The next day the Crusader and the Boy keep me company through the bureaucratic ferry crossing into Jordan. When the Crusader realises that I am godless, wifeless, childless and 29 he decides that I am going to hell. Fair enough.

LEAVING EGYPT

Egypt is an amazing country but as a tourist you will meet loads of scammers everywhere you go. Not all the locals are crooked but the small fortunes that can be made by scamming tourist attracts all of the dodgy Egyptians or Gypos as I have come to know them.

DAY 53 – CAIRO STILL

Saturday, September 1st, 2001

Woke late and nearly missed the finale of the tri-nations. Great game, pity about the bloody result.
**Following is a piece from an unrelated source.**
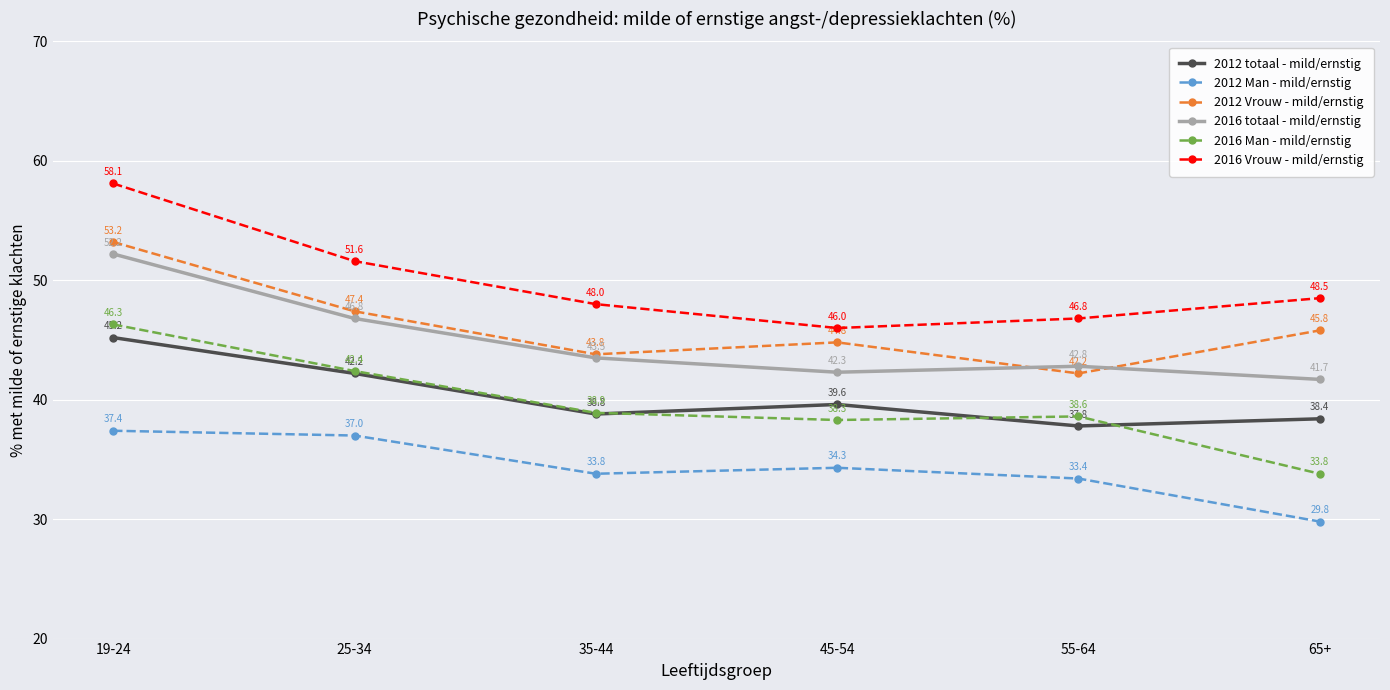

What is the difference between the 2016 Man - mild/ernstig values at 55-64 and 65+?

4.8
Still, there’s always next year.

Spent the rest of the day sorting visas (failed again) and buying two very large books for seventy English pounds. The books contain the works of Scottish artist called David Roberts who visited Egypt over 160 years ago. I know it wounds really nerdy to purchase expensive coffee table books whilst backpacking around Egypt but you have to see these books, they are amazing. The sketches are superb and they offer a window into the past so you can see what things looked like before the destructive onslaught of mass tourism. The books also have photos of the sites today as well as a description of Roberts’ journey and his diary entries. Tomorrow I have to post them to my parents in New Zealand. I hate to think what it will cost.
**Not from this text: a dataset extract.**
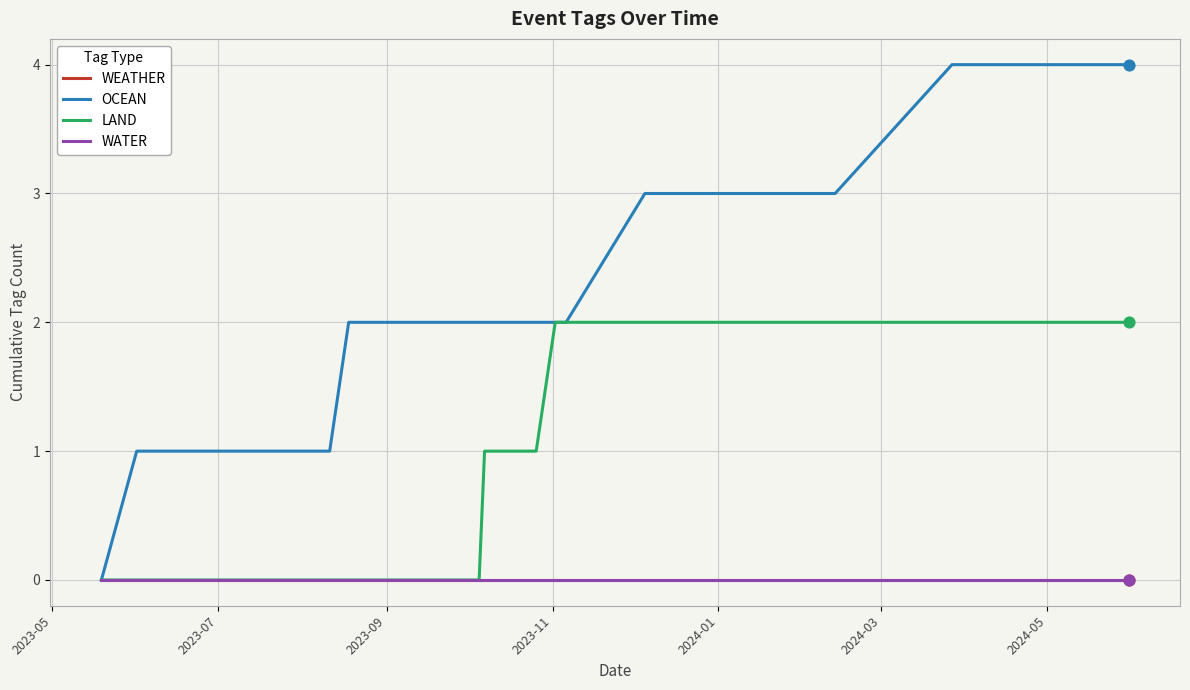

Which series has the largest Y range (max minus min)?

OCEAN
Spent the late hours of the day chatting with other backpackers on the rooftop of hotel Dahab. The craziest of these are three poles. They spend their time drinking Egyptian vodka like forty year old alcoholics and giggling like teenagers getting pissed for the first time. Their best story involves one of them getting arrested in Dahab for drug possession.
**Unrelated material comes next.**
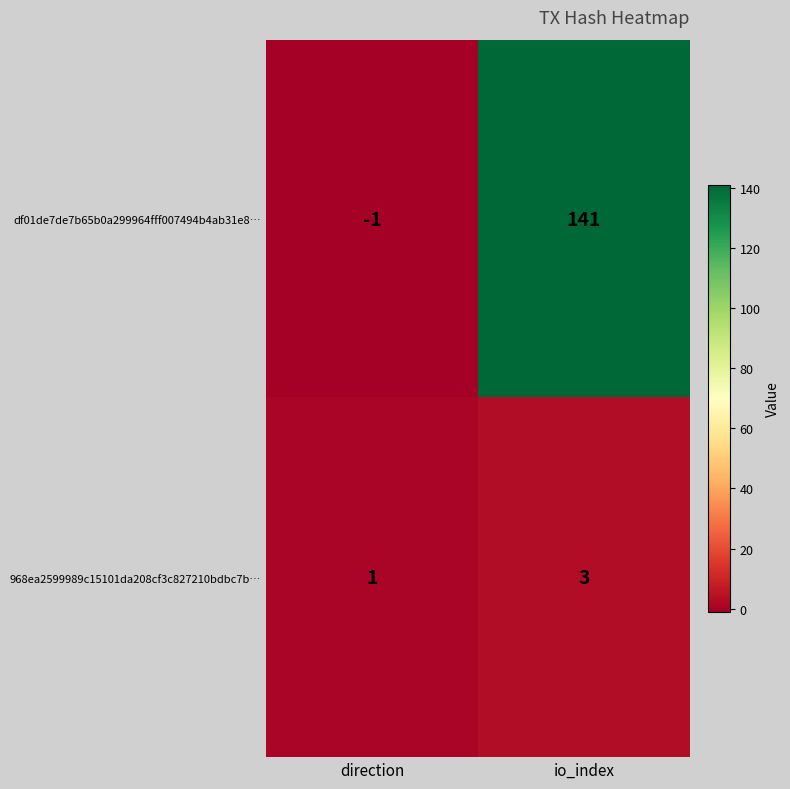

At which label is 968ea2599989c15101da208cf3c827210bdbc7b… closest to 2?

direction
They had been to Dahab last year and apparently it was okay to smoke dope in the cafes. Shortly after arriving this year they spent one day knocking back a bottle of brandy between them. Then they decided to light up. As you do. Five minutes into the session the local police arrived and they were busted. One of them had the guts to take the blame for the whole mess and he was arrested. After they handcuffed him they made him pay for the taxi to the police station. At the station he was processed. Which involved finger printing him and taking a taxi to the local Kodak shop where they made him pay for the taxi and some passport photos for his arrest record. Then he was locked up without food or water, which was a bitch because he was dehydrated as hell from the brandy. He ended up drinking some red water from a disused sink to stave off the dry horrors. The next day they took him to court (and charged him for another taxi) and he got a lawyer for 200 Egyptian Pounds. The lawyer said he should say he was sick and a guy on the street sold him the drugs as medicine. He didn’t like this so the lawyer said, “Just say they weren’t your drugs.” Great advice for 200 Egyptian Pounds. At the trial the judge says to him “Are these your drugs?” After inspecting the dope he said “No.” Then he is escorted from the court so that the establishment can discuss the case. Back in his cell he asks on of the guards if he can just pay a fine or something and the guard says “Why? They are not your drugs.” This basically meant that he was free but first he had talk to a couple of other cops about the charges in Nuaeba (more taxis to pay for). Once the whole ordeal was over the poles celebrated by putting some deck chairs in the Dahab surf, drinking vodka and, you guessed it, and smoking dope.